Text section =>
<<<<
EX-5.1 7 d403225dex51.htm EX-5.1 EX-5.1

Exhibit 5.1

 

LOGO

John T. McKenna

+1 650 843 5059

jmckenna@cooley.com

September 18, 2017

Roku, Inc.

150 Winchester Circle

Los Gatos, CA 95032

Ladies and Gentlemen:

We have acted as counsel to Roku, Inc., a Delaware corporation (the “Company”), in connection with the filing by the Company of a Registration Statement (No. 333-220318) on Form S-1 (the “Registration Statement”) with the Securities and Exchange Commission, including a related prospectus filed with the Registration Statement (the “Prospectus”), covering an underwritten public offering of (i) up to 18,018,200 shares of the Company’s Class A common stock, par value $0.0001 (“Shares”), which includes 10,350,000 Shares to be sold by the Company (including up to 1,350,000 Shares that may be sold by the Company upon exercise of an over-allotment option to be granted to the underwriters) (collectively, the “Company Shares”) and (ii) 7,668,200 Shares to be sold by the selling stockholders identified in such Registration Statement (including up to 1,000,200 Shares that may be sold by the selling stockholders upon the exercise of an option to purchase additional Shares to be granted to the underwriters) (collectively, the “Stockholder Shares”).
>>>>
Data records =>
<<<<
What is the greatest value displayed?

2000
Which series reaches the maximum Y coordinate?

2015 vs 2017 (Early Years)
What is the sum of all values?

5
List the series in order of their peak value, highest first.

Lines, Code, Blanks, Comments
>>>>
<<<<
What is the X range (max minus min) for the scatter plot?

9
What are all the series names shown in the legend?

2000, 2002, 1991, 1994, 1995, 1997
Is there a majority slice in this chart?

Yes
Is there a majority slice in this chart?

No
>>>>
Directions =>
Using the letter from counsel to Roku, Inc., answer these:
(a) What date does the letter bear?
(b) In which city is Roku, Inc. addressed?
(c) How many Shares are to be sold by the selling stockholders?

Finished exercise =>
(a) September 18, 2017
(b) Los Gatos, CA
(c) 7,668,200 Shares